Giftgas im Ersten Weltkrieg:Die schreckliche Erfindung des Patrioten Fritz Haber

Fritz Haber bei einem Laborversuch, 1918

Fritz Haber (re.) beobachtet einen Versuch in einem seiner Labors im Jahre 1918

(Foto: Süddeutsche Zeitung Photo)

Fritz Habers Forschung rettet Unzählige vor dem Verhungern - und tötet im Ersten Weltkrieg Tausende. Im April 1915 Jahren beginnt die deutsche Armee mit Hilfe des späteren Nobelpreisträgers Giftgas einzusetzen - was Habers Ehefrau nicht ertragen will.

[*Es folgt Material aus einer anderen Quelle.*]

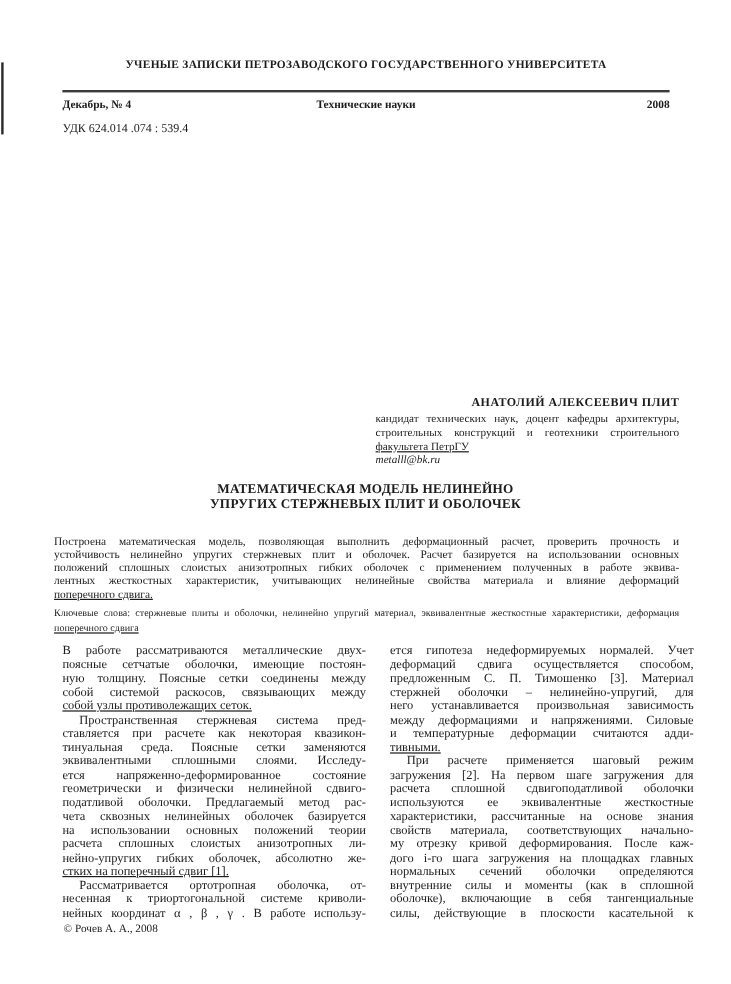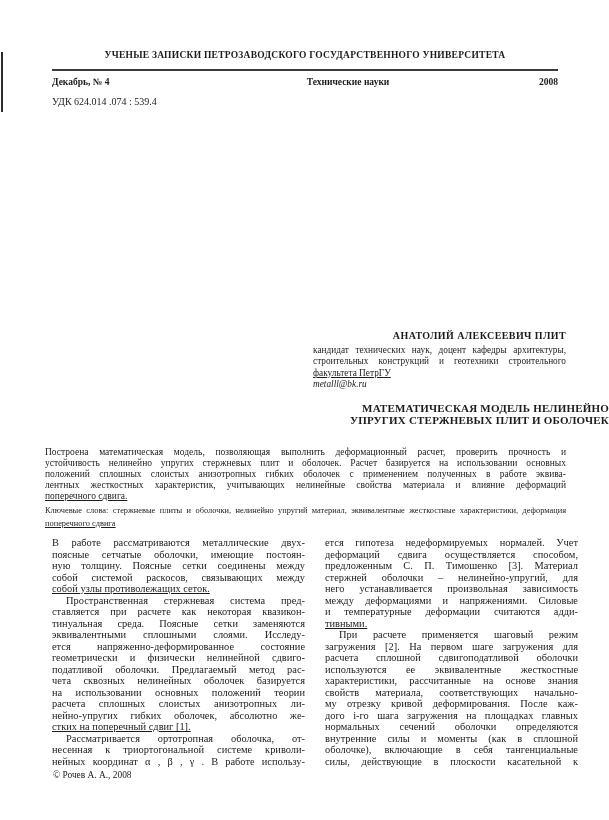--- a/index.html
+++ b/index.html
@@ -31,7 +31,7 @@
     line-height: 11px;
     text-align: center;
     letter-spacing: 0.25px;
-    padding-bottom: 8px;
+    padding-bottom: 14px;
   }
   .header-rule { border: 0; border-top: 2px solid #3b3b3b; margin: 0; }
   .issue-row {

Von Markus C. Schulte von Drach

In ihren Labors und Forschungsstätten gewannen Wissenschaftler Ende des 19. und Anfang des 20. Jahrhunderts Erkenntnisse, die unser Weltbild vom Mikro- bis zum Makrokosmos erschütterten. Doch ihr Wissen verwendeten manche auch mit großem Engagement dazu, Waffen zu entwickeln, mit denen sich möglichst viele Menschen zugleich töten ließen.

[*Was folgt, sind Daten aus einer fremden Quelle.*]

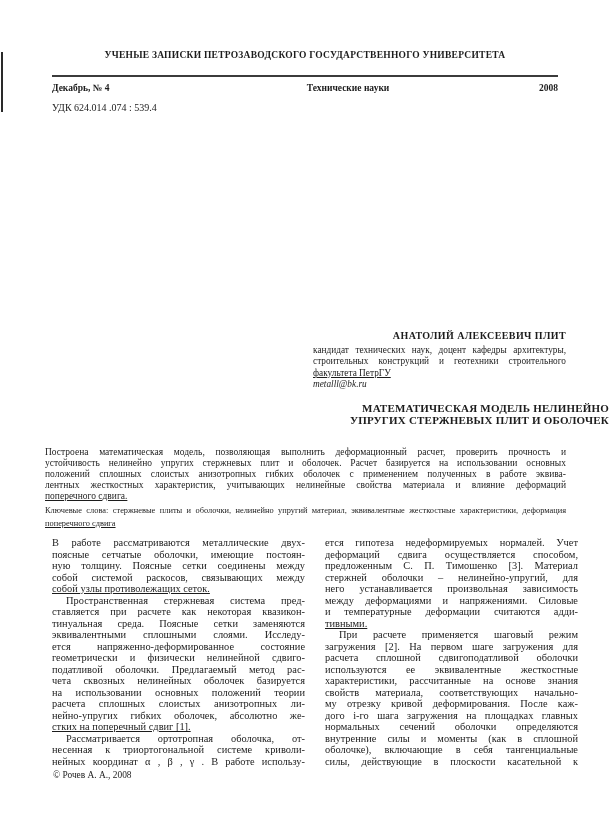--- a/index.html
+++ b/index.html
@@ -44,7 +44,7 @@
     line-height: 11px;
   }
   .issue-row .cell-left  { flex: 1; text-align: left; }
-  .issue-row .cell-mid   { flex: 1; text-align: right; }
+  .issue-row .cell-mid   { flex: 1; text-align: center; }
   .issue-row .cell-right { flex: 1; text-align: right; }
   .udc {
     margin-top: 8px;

Während des Ersten Weltkriegs mussten sich viele Forscher entscheiden, welchen Weg sie gehen wollten. Unter ihnen war Fritz Haber eine der wichtigsten und zugleich tragischsten Persönlichkeiten.

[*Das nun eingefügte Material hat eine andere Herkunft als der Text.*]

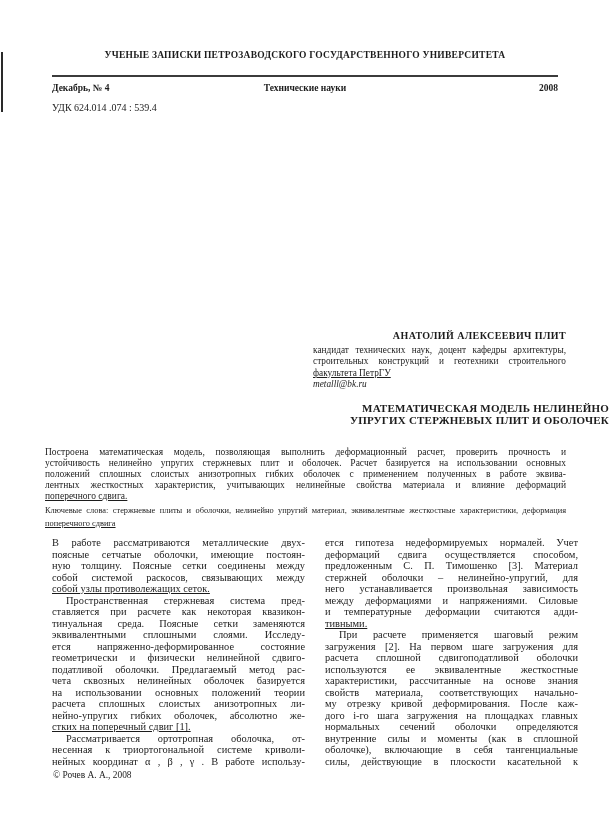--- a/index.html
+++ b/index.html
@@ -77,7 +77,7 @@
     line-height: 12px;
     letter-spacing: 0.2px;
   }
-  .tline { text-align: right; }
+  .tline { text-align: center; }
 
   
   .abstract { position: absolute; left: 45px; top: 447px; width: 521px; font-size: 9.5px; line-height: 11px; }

"Im Frieden der Menschheit, im Krieg dem Vaterland"

Der 1868 geborene deutsche Chemiker hatte 1908 herausgefunden, wie sich Ammoniak synthetisieren ließ. Gemeinsam mit dem Industriellen Carl Bosch entwickelte er ein Verfahren, mit dem sich Kunstdünger im industriellen Maßstab herstellen ließ. Diese Arbeit, für die Haber 1919 mit den Nobelpreis ausgezeichnet wurde, bewahrte Millionen von Menschen vor dem Hungertod.

Doch ab 1914 stellte er - wie viele andere Wissenschaftler auch - sein Wissen vollständig in den Dienst des deutschen Militärs. "Im Frieden der Menschheit, im Krieg dem Vaterland", sagte er.

Nach dem Beginn des Weltkriegs blockierten die Alliierten die Versorgung Deutschlands mit dem für die Munitionsproduktion notwendigen Salpeter aus Chile. Haber arbeitete anfänglich für die Kriegsrohstoffabteilung, wo er für die Ammoniaksynthese verantwortlich war. Ohne sein Wissen und seine Arbeit hätte das Land vielleicht schon lange vor 1918 kapitulieren müssen.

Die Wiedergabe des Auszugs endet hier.